(Stored data entries)
- Opening Delimiter -
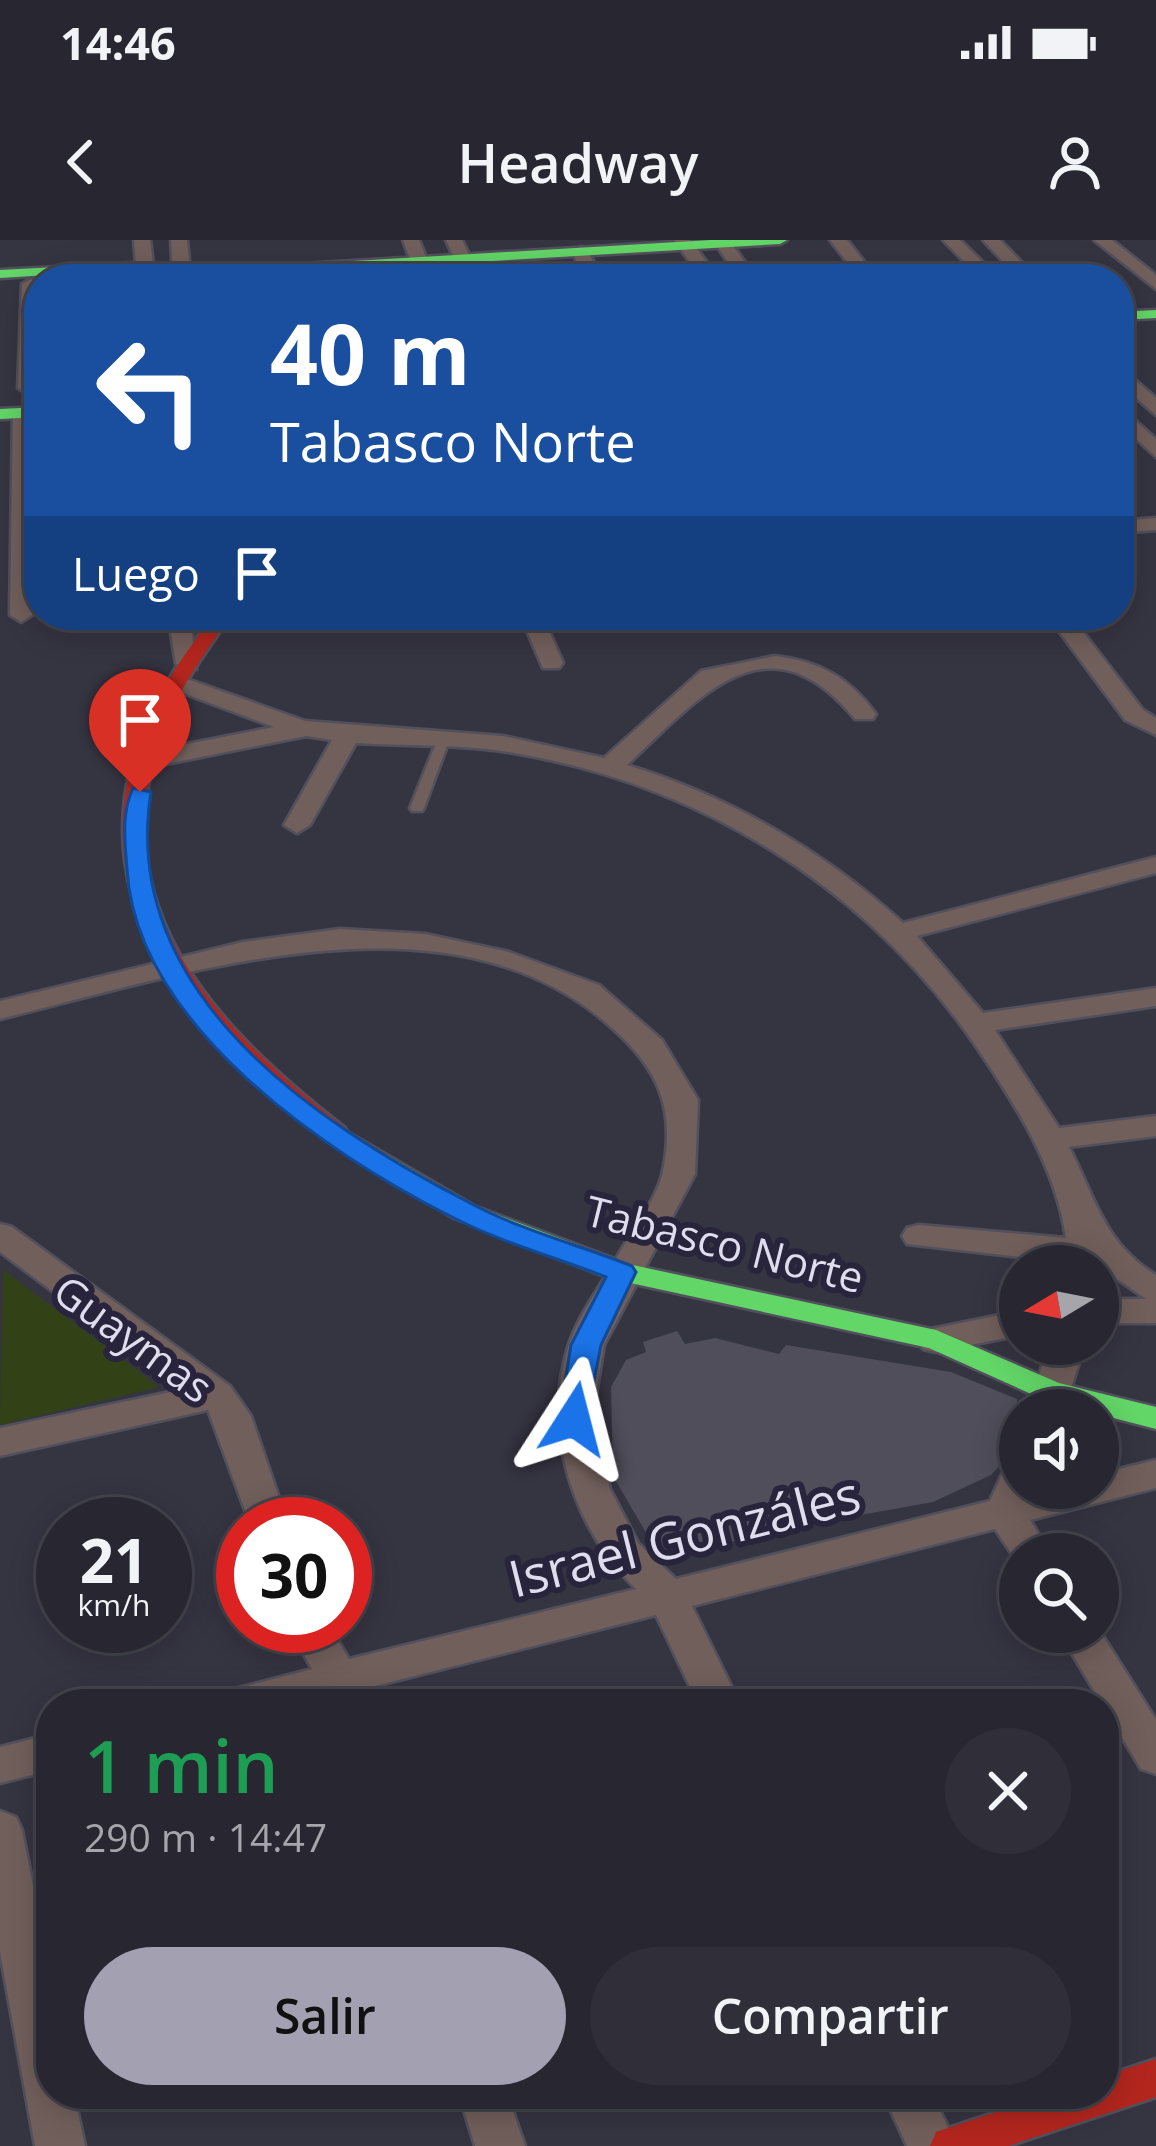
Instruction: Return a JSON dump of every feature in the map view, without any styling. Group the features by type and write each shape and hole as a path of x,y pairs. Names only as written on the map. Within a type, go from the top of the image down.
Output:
{"street":[{"path":"181,264 780,240"},
{"path":"838,240 856,264"},
{"path":"951,240 976,264"},
{"path":"991,240 1014,264"},
{"path":"1102,240 1131,264"},
{"path":"369,264 418,257"},
{"path":"1134,387 1156,409"},
{"path":"20,615 21,400"},
{"path":"1134,428 1156,451"},
{"path":"180,630 182,674 306,728"},
{"name":"Tabasco Norte","path":"212,630 158,713 135,824 140,899 168,968 202,1016 262,1078 363,1154 464,1212 622,1272 936,1340 1027,1389"},
{"path":"537,630 551,663"},
{"path":"1069,630 1134,715 1156,728"},
{"path":"612,765 709,676 728,668 819,670 844,686 864,714"},
{"path":"146,760 306,728 444,739 612,765 716,802 797,849 901,932 979,1023 1050,1139 1083,1245 919,1236"},
{"path":"298,825 350,731"},
{"path":"901,932 1156,865"},
{"path":"0,1010 243,950 340,938 425,943 509,961 589,991 651,1046 682,1100 679,1174 586,1345 574,1419 591,1489 624,1553 666,1593 712,1689"},
{"path":"979,1023 1156,997"},
{"path":"1050,1139 1156,1126"},
{"name":"Guaymas","path":"1,1237 217,1395 233,1416 260,1497"},
{"path":"1119,1268 1156,1290"},
{"path":"1119,1311 1156,1311"},
{"name":"Tabasco Norte","path":"936,1340 999,1327"},
{"path":"0,1442 217,1395"},
{"name":"Tabasco Norte","path":"1119,1412 1156,1418"},
{"name":"Israel Gonzáles","path":"354,1689 666,1593 1156,1474"},
{"path":"1007,1509 1017,1533"},
{"path":"324,1653 346,1689"},
{"path":"1092,1653 1114,1689"},
{"path":"1119,1696 1156,1756"},
{"path":"0,1765 36,1756"},
{"path":"0,1830 36,2020"},
{"path":"1119,2090 1156,2078"},
{"path":"53,2109 60,2146"},
{"path":"488,2109 500,2146"},
{"path":"914,2109 932,2146"},
{"path":"950,2146 1062,2109"}],"lane":[{"path":"417,808 444,739"}],"green space":[{"path":"3,1270 159,1387 0,1425"}],"building":[{"path":"677,1331 685,1344 715,1338 779,1354 786,1345 951,1372 999,1392 999,1466 991,1475 933,1502 761,1533 677,1559 652,1543 613,1476 611,1387 626,1360 646,1352 643,1342"}],"traffic: fast":[{"path":"371,264 780,240"},
{"path":"0,274 24,273"},
{"path":"1134,315 1156,314"},
{"path":"0,414 24,413"},
{"path":"335,1133 464,1212 622,1272 936,1340 1051,1391 1156,1418"}],"traffic: jam":[{"path":"212,630 158,717 136,798 135,858 147,913 170,963 202,1010 241,1054 335,1133"},
{"path":"1119,2090 1156,2078"},
{"path":"950,2146 1062,2109"}],"route":[{"path":"140,792 135,824 140,899 168,968 202,1016 262,1078 363,1154 464,1212 622,1272 586,1345 574,1419"}]}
- Closing Delimiter -
### EXERCISE REQUIREMENTS:
Copy each line above that contains the string "traffic".

### WRITTEN ANSWER:
{"path":"950,2146 1062,2109"}],"lane":[{"path":"417,808 444,739"}],"green space":[{"path":"3,1270 159,1387 0,1425"}],"building":[{"path":"677,1331 685,1344 715,1338 779,1354 786,1345 951,1372 999,1392 999,1466 991,1475 933,1502 761,1533 677,1559 652,1543 613,1476 611,1387 626,1360 646,1352 643,1342"}],"traffic: fast":[{"path":"371,264 780,240"},
{"path":"335,1133 464,1212 622,1272 936,1340 1051,1391 1156,1418"}],"traffic: jam":[{"path":"212,630 158,717 136,798 135,858 147,913 170,963 202,1010 241,1054 335,1133"},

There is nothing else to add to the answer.